Elizabeth Anabo, right,
with neighborhood leaders
in 1998

Stephanie Anabo

Elizabeth Anabo Memorial Fund

As she worked to help residents throughout Silicon Valley build stronger neighborhoods, California native Elizabeth Anabo always remembered the eight years her family spent in Iowa.

“We knew all our neighbors and the whole neighborhood was our playground,” recalls her sister Stephanie. “We frequently had barbecues and swim parties with neighbors and friends. It was a safe and wonderful environment for children and families.”

It was that sense of community that Elizabeth sought to recreate, even in Silicon Valley’s most poverty-stricken neighborhoods, in the four years she worked as a senior program officer at Community Foundation Silicon Valley. Elizabeth died in October 2000, and in her memory the Elizabeth Anabo Memorial Fund was created to help the neighborhoods she loved.
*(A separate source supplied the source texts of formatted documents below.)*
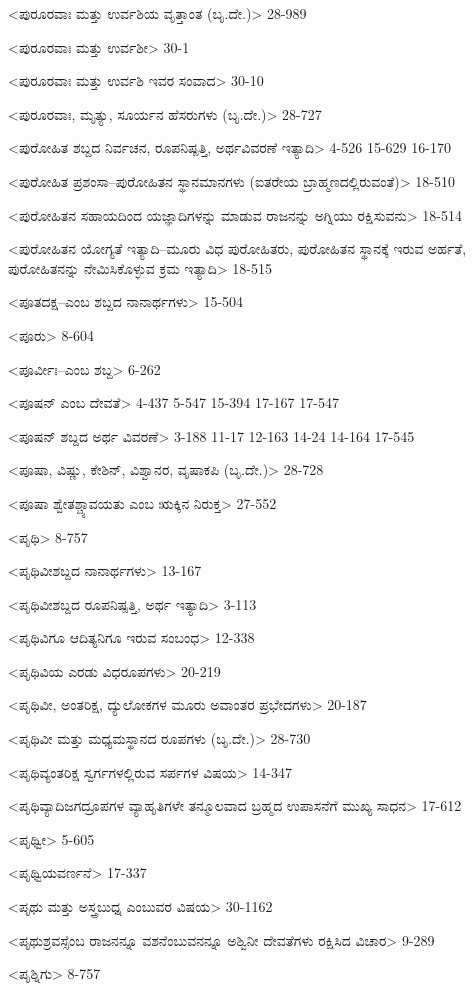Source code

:<ಪುರೂರವಾಃ ಮತ್ತು ಉರ್ವಶಿಯ ವೃತ್ತಾಂತ (ಬೃ.ದೇ.)>
28-989

<ಪುರೂರವಾಃ ಮತ್ತು ಉರ್ವಶೀ>
30-1

<ಪುರೂರವಾಃ ಮತ್ತು ಉರ್ವಶಿ ಇವರ ಸಂವಾದ>
30-10

<ಪುರೂರವಾಃ, ಮೃತ್ಯು, ಸೂರ್ಯನ ಹೆಸರುಗಳು (ಬೃ.ದೇ.)>
28-727

<ಪುರೋಹಿತ ಶಬ್ದದ ನಿರ್ವಚನ, ರೂಪನಿಷ್ಪತ್ತಿ, ಅರ್ಥವಿವರಣೆ ಇತ್ಯಾದಿ>
4-526
15-629
16-170

<ಪುರೋಹಿತ ಪ್ರಶಂಸಾ–ಪುರೋಹಿತನ ಸ್ಥಾನಮಾನಗಳು (ಐತರೇಯ ಬ್ರಾಹ್ಮಣದಲ್ಲಿರುವಂತೆ)>
18-510

<ಪುರೋಹಿತನ ಸಹಾಯದಿಂದ ಯಜ್ಞಾದಿಗಳನ್ನು ಮಾಡುವ ರಾಜನನ್ನು ಅಗ್ನಿಯು ರಕ್ಷಿಸುವನು>
18-514

<ಪುರೋಹಿತನ ಯೋಗ್ಯತೆ ಇತ್ಯಾದಿ–ಮೂರು ವಿಧ ಪುರೋಹಿತರು, ಪುರೋಹಿತನ ಸ್ಥಾನಕ್ಕೆ ಇರುವ ಅರ್ಹತೆ, ಪುರೋಹಿತನನ್ನು ನೇಮಿಸಿಕೊಳ್ಳುವ ಕ್ರಮ ಇತ್ಯಾದಿ>
18-515

<ಪೂತದಕ್ಷ–ಎಂಬ ಶಬ್ದದ ನಾನಾರ್ಥಗಳು>
15-504

<ಪೂರು>
8-604

<ಪೂರ್ವೀಃ–ಎಂಬ ಶಬ್ದ>
6-262

<ಪೂಷನ್‍ ಎಂಬ ದೇವತೆ>
4-437 
5-547 
15-394 
17-167
17-547

<ಪೂಷನ್‍ ಶಬ್ದದ ಅರ್ಥ ವಿವರಣೆ>
3-188 
11-17 
12-163 
14-24 
14-164
17-545

<ಪೂಷಾ, ವಿಷ್ಣು, ಕೇಶಿನ್‍, ವಿಶ್ವಾನರ, ವೃಷಾಕಪಿ (ಬೃ.ದೇ.)>
28-728

<ಪೂಷಾ ಶ್ವೇತಶ್ಚ್ಯಾವಯತು ಎಂಬ ಋಕ್ಕಿನ ನಿರುಕ್ತ>
27-552

<ಪೃಥಿ>
8-757

<ಪೃಥಿವೀಶಬ್ದದ ನಾನಾರ್ಥಗಳು>
13-167

<ಪೃಥಿವೀಶಬ್ದದ ರೂಪನಿಷ್ಪತ್ತಿ, ಅರ್ಥ ಇತ್ಯಾದಿ>
3-113

<ಪೃಥಿವಿಗೂ ಆದಿತ್ಯನಿಗೂ ಇರುವ ಸಂಬಂಧ>
12-338

<ಪೃಥಿವಿಯ ಎರಡು ವಿಧರೂಪಗಳು>
20-219

<ಪೃಥಿವೀ, ಅಂತರಿಕ್ಷ, ದ್ಯುಲೋಕಗಳ ಮೂರು ಅವಾಂತರ ಪ್ರಭೇದಗಳು>
20-187

<ಪೃಥಿವೀ ಮತ್ತು ಮಧ್ಯಮಸ್ಥಾನದ ರೂಪಗಳು (ಬೃ.ದೇ.)>
28-730

<ಪೃಥಿವ್ಯಂತರಿಕ್ಷ ಸ್ವರ್ಗಗಳಲ್ಲಿರುವ ಸರ್ಪಗಳ ವಿಷಯ>
14-347

<ಪೃಥಿವ್ಯಾದಿಜಗದ್ರೂಪಗಳ ವ್ಯಾಹೃತಿಗಳೇ ತನ್ಮೂಲವಾದ ಬ್ರಹ್ಮದ ಉಪಾಸನೆಗೆ ಮುಖ್ಯ ಸಾಧನ>
17-612

<ಪೃಥ್ವೀ>
5-605

<ಪೃಥ್ವಿಯವರ್ಣನೆ>
17-337

<ಪೃಥು ಮತ್ತು ಅಸ್ತ್ರಬುಧ್ನ ಎಂಬುವರ ವಿಷಯ>
30-1162

<ಪೃಥುಶ್ರವಸ್ಸೆಂಬ ರಾಜನನ್ನೂ ವಶನೆಂಬುವನನ್ನೂ ಅಶ್ವಿನೀ ದೇವತೆಗಳು ರಕ್ಷಿಸಿದ ವಿಚಾರ>
9-289

<ಪೃಶ್ನಿಗು>
8-757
In 2001, the annual BRICC Award, given to neighborhoods for Building Resourceful Inspirational Creative Community, was renamed in Elizabeth’s honor. After her sister’s death, Stephanie Anabo joined the nominating committee. “ This has been a wonderful way for me to continue to bring Elizabeth's spirit of support to the communities she cared so deeply for ,” Stephanie says.

The 2004 honoree was the Gilroy Eigelberry Neighborhood Association, which is much like the neighborhoods Elizabeth worked with during her life. “I was impressed with the scope of their activism in the community,” Stephanie says. “They originally formed to address drugs and crime and evolved to offer programming for youth and elderly residents.”